Teachers reject parliamentary subcommittee’s School Education Bill report

By Ruby Rauniyar
Published: May 19, 2025 06:45 PM

KATHMANDU, May 19: Teachers have opposed a provision labeled as "consensus" in the School Education Bill report that the parliamentary subcommittee submitted to the Education, Health, and Technology Committee of the House of Representatives on Sunday.

Ram Prasad Dhakal, Deputy General Secretary of the Nepal Teachers’ Federation (NTF), rejected the subcommittee’s claim of consensus in the report and expressed the federation’s dissatisfaction.

He firmly stated that teachers would never accept any proposal in the bill that would cost them their jobs.

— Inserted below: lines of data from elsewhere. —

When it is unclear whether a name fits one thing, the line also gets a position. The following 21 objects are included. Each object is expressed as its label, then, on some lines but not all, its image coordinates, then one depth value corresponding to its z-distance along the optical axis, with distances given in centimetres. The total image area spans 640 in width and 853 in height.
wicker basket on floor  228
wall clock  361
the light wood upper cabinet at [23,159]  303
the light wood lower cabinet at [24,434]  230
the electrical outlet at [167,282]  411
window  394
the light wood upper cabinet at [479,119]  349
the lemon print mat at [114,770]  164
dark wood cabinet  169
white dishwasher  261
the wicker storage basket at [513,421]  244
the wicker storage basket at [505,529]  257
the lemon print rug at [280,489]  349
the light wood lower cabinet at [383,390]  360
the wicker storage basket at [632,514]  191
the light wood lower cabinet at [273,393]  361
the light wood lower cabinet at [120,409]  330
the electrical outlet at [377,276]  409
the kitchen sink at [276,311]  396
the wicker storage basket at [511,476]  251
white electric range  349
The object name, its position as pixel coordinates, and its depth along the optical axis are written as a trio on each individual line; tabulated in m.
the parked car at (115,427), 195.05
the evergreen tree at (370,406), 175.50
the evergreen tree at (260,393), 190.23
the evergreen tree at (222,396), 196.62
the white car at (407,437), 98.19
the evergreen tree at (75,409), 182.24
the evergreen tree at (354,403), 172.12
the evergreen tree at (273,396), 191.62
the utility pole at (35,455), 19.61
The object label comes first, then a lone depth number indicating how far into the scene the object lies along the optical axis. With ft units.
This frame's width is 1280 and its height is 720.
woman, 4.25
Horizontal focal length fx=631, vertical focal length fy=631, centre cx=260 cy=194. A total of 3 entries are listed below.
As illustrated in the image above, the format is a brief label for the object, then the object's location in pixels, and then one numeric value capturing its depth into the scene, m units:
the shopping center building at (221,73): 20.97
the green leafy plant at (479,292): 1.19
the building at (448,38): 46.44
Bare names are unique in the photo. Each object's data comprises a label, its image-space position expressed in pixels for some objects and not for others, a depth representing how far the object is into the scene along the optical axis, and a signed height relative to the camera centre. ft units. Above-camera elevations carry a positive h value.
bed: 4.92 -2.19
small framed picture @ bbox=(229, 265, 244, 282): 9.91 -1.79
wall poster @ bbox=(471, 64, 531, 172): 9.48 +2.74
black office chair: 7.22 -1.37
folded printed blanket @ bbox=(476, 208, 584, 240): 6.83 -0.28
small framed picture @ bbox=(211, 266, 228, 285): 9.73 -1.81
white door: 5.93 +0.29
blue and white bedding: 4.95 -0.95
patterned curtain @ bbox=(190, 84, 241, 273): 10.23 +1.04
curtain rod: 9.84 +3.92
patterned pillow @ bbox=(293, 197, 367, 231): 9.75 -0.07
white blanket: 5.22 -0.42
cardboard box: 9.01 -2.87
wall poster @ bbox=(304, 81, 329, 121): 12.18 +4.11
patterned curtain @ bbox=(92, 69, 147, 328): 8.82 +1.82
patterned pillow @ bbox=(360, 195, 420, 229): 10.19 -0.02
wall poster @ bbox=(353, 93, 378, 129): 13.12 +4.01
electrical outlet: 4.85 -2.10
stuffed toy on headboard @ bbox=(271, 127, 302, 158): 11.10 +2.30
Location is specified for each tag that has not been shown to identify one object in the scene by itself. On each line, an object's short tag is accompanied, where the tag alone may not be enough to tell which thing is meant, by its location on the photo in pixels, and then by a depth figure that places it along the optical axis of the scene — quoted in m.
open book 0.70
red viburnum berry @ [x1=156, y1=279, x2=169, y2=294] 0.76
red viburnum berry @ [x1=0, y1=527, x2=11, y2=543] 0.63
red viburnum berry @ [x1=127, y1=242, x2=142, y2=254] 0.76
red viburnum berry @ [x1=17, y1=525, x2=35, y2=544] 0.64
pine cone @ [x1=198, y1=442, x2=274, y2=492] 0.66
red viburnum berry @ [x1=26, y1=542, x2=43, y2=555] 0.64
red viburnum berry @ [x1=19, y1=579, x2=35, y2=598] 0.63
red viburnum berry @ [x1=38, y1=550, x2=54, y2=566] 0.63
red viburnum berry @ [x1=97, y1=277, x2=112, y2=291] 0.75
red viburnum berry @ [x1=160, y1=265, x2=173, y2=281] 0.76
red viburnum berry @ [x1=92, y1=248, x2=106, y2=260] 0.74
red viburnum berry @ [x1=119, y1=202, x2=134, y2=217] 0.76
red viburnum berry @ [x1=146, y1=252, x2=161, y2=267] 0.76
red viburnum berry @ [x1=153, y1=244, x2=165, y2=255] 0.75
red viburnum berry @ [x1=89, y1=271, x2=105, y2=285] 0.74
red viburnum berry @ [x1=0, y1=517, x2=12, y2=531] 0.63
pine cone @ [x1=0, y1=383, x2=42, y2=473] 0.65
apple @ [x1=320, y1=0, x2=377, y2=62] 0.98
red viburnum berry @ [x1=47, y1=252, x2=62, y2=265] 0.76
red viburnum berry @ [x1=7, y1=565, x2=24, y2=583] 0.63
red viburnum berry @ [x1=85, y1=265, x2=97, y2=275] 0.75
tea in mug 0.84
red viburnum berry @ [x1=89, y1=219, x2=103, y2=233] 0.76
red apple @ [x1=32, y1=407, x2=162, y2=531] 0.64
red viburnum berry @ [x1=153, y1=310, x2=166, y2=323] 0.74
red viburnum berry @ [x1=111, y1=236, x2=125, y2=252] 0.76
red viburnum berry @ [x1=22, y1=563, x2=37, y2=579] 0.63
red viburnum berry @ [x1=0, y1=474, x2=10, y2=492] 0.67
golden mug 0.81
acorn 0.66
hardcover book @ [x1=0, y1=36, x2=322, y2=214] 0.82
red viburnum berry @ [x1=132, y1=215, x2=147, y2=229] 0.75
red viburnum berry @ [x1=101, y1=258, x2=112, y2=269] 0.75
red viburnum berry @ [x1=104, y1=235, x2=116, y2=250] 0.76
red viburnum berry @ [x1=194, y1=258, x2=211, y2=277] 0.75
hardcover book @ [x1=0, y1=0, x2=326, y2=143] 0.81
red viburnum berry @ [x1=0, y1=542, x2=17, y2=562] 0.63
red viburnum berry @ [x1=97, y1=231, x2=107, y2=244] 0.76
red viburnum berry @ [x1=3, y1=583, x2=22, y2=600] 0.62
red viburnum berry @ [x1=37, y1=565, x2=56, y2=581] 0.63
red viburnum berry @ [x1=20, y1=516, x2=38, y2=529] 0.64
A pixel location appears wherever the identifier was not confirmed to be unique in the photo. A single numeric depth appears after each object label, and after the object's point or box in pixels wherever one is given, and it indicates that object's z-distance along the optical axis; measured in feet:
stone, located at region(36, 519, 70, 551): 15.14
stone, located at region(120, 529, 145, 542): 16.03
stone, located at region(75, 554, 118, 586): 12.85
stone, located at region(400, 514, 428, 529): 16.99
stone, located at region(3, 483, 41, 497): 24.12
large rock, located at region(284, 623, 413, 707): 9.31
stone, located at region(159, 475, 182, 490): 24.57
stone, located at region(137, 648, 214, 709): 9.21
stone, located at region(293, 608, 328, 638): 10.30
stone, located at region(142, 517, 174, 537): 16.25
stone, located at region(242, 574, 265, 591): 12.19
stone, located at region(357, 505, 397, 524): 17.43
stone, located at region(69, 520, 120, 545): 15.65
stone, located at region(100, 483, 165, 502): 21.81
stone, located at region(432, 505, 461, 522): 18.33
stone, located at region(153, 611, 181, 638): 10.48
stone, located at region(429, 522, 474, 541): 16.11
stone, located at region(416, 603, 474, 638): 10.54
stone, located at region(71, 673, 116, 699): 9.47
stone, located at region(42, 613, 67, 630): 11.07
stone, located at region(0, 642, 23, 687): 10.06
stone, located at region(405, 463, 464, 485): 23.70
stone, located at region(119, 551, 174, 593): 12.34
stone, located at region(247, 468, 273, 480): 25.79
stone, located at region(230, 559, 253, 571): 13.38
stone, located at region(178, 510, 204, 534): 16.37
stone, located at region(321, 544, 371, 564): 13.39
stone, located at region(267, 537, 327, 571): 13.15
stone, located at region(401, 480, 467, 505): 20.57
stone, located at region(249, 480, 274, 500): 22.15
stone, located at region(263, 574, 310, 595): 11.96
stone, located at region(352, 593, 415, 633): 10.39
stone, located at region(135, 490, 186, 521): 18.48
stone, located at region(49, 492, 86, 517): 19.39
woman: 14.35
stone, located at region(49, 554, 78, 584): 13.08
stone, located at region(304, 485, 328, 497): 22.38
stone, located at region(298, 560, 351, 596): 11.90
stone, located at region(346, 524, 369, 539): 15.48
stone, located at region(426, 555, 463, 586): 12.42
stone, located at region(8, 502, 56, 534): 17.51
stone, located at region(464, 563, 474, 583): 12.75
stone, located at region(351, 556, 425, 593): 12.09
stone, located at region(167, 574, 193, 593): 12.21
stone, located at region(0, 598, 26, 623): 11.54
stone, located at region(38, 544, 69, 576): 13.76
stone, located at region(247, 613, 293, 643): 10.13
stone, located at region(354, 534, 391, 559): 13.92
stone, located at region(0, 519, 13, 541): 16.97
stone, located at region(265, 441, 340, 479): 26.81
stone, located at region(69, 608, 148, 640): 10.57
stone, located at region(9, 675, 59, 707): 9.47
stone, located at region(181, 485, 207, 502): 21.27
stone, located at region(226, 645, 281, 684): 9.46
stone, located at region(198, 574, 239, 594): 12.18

Deputy General Secretary Ram Prasad Dhakal told Republica that the bill’s proposal to give local governments the authority to dismiss teachers directly undermines teachers’ interests. “The NTF strongly opposes this provision,” he said. “We cannot accept such a harmful law.”

He added that the bill ignores the earlier agreement between the government and the NTF to bring early childhood education under the school structure and to include facilitators in the official school staffing quota. He accused the government of betraying the NTF.

Deputy General Secretary Ram Prasad Dhakal also accused the bill of adopting a regressive approach to teacher transfers, ignoring the previously agreed provisions.

"Under the current system, teachers become eligible for transfers after completing a one-year probation period—or six months for female teachers," Dhakal said. "But the bill's proposal to bar transfers for at least two years is a step backwards."

He warned that such a law would deprive female teachers, teachers with disabilities, and others with the opportunity to transfer closer to home. He also slammed the provision that gives local governments the authority to transfer teachers every five years, calling it inappropriate.

NTF General Secretary Tula Thapa criticized the education bill recently submitted by the subcommittee, saying it fails to serve the interests of education.

"The bill ignores all the agreements made with the NTF in 2075 BS, 2080 BS, and after the recent protest," Thapa said. "Teachers reject the provision that gives provincial governments the authority to appoint school principals, as well as the provision on teacher transfers."